Way longer than you would imagine. As part of a strategic planning exercise with organizations, I always have a team begin with a values exercise to determine what the core values of the business stakeholders are and align those values among those team members. Regardless of whether the organization has a pre-determined set of stated values or not the variety of values that surface from the participating team members is amazing.
Amazing because very few of the values that originate during the individual accumulation process are the same among the senior team members. It is no wonder that many organizations are feeling stretched by the arrays of values, being espoused by their leadership team.
Over the course of approximately 4 hours with vigorous discussion, the team will arrive at 3 or 4 values with agreed definitions.
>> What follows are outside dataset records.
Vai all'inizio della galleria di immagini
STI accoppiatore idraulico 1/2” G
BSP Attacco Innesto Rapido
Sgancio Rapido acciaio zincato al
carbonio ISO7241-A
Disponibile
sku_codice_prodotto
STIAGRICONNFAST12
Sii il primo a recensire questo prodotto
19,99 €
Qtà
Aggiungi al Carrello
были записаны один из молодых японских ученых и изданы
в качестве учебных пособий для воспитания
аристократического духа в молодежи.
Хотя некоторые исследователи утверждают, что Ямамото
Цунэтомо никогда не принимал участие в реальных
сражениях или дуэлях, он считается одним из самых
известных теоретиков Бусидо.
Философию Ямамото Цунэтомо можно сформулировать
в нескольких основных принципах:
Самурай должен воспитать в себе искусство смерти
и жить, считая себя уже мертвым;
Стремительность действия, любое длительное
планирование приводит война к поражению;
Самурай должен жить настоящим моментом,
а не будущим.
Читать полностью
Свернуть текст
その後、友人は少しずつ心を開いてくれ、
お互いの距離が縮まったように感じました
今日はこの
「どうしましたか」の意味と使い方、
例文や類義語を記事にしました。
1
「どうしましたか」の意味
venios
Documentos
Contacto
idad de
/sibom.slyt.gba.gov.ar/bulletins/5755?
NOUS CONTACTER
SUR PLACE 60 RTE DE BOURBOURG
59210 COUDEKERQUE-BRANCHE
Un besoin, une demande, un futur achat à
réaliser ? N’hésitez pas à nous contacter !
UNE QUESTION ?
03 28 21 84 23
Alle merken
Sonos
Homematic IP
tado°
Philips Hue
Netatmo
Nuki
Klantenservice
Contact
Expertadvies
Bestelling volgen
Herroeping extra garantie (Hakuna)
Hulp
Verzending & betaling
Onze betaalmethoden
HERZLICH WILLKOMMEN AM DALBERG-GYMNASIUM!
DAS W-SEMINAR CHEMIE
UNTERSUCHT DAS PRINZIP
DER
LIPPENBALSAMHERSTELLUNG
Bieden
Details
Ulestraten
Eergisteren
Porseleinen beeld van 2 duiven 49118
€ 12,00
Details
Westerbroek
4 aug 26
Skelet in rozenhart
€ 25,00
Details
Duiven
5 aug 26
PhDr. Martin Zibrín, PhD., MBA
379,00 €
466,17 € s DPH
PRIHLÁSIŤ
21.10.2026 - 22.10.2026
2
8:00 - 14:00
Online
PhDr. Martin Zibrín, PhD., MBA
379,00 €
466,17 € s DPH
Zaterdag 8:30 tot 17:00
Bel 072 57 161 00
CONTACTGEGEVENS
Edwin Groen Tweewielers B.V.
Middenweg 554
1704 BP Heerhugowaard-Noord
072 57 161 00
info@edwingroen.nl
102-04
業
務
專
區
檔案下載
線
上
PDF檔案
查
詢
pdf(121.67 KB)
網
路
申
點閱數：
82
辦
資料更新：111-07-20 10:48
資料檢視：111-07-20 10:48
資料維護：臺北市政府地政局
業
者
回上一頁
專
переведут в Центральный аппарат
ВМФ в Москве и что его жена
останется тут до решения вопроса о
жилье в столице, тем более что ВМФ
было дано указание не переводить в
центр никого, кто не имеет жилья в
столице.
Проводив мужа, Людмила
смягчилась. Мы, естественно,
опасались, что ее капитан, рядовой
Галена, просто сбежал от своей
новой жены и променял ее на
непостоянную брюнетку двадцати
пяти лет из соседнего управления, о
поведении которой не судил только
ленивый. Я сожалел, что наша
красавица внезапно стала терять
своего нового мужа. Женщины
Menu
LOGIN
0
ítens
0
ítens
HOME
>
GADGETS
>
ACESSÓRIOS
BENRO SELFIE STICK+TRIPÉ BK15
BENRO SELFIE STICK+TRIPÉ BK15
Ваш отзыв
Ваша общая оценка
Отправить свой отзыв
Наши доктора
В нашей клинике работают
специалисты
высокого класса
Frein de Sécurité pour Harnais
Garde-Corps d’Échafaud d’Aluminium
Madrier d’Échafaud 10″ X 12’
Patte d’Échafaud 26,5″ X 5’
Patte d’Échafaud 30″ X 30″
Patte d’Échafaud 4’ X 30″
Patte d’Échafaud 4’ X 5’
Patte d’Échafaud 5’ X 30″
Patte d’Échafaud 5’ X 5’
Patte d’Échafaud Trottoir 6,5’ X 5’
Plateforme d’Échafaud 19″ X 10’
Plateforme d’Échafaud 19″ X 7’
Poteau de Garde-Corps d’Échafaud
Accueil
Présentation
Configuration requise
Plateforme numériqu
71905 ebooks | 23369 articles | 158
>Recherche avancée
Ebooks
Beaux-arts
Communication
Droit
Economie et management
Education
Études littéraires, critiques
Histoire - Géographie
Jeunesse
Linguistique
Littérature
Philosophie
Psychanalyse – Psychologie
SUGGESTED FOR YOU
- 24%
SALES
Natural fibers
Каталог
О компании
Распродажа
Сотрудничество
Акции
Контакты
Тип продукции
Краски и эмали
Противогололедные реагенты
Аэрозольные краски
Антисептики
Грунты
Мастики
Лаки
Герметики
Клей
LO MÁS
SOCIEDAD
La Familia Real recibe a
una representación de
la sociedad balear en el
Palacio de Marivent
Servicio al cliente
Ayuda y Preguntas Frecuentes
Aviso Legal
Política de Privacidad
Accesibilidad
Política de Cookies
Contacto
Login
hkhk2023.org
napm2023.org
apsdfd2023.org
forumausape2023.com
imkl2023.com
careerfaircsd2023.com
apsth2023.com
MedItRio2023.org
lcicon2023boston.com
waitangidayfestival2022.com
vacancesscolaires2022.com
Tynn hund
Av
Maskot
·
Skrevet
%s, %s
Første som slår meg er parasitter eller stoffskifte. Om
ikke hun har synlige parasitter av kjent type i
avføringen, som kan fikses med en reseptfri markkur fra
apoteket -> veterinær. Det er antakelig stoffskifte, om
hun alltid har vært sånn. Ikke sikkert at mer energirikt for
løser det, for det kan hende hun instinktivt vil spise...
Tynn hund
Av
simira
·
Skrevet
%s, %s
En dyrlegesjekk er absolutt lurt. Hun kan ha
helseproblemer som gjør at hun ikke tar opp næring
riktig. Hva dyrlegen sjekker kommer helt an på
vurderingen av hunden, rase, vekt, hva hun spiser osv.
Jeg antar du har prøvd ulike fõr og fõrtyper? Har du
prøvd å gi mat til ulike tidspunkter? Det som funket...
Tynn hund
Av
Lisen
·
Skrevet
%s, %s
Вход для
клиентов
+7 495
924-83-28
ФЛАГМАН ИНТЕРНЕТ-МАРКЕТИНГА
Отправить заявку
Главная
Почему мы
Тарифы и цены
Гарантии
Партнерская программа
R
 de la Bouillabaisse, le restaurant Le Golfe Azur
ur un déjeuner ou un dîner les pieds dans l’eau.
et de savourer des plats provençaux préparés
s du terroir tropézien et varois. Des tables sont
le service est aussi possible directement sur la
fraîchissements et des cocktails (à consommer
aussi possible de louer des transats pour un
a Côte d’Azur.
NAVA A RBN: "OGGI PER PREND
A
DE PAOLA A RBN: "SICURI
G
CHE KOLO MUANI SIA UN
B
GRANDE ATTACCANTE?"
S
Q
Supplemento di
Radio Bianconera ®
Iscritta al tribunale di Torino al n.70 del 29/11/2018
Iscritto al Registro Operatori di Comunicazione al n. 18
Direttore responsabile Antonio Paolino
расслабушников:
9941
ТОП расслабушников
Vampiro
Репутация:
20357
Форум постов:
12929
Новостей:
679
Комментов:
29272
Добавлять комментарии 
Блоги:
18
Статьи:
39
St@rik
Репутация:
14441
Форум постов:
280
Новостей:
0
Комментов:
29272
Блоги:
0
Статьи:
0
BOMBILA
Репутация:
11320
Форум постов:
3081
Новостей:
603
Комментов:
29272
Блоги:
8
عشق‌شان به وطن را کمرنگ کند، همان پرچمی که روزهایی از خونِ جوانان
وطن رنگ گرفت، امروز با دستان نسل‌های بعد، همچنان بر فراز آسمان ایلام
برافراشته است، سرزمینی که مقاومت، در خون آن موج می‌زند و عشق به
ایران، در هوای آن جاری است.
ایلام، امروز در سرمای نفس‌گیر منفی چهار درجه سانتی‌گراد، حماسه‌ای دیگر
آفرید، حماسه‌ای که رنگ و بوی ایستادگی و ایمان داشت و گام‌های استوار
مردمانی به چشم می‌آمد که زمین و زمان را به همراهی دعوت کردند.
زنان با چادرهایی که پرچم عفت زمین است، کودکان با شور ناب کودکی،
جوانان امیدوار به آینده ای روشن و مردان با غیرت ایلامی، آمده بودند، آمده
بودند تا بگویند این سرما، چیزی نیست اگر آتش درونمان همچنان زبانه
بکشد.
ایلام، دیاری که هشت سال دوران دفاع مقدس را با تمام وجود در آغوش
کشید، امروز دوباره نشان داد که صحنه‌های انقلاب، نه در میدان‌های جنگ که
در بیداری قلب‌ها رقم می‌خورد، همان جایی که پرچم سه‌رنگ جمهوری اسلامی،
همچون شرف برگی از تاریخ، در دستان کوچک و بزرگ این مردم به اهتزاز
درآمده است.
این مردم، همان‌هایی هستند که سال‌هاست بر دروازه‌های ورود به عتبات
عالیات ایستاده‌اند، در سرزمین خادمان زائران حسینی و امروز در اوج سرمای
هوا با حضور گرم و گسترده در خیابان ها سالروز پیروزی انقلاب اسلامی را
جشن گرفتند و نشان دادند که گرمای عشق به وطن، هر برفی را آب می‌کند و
These values are always in priority order.
What is interesting is that no matter what the objections to the process – typically commitment phobia (team members struggle with the reduction process of going from many values down to very few) – they buckle down and feel good and are relieved by their achievement. Typically they feel the lack of originality to the values they chose. That is until I ask them the questions that resolve them to the act of signing in blood (OK no blood is drawn) with their words. It is not only the values that they have chosen, it is additionally the prioritization, and the meaning behind their team’s discovery.
When a team takes 3 to 4 hours to agree on four words think how much other communication is likely inherently not aligned among organization’s stakeholders – especially given the speed in which we do business today.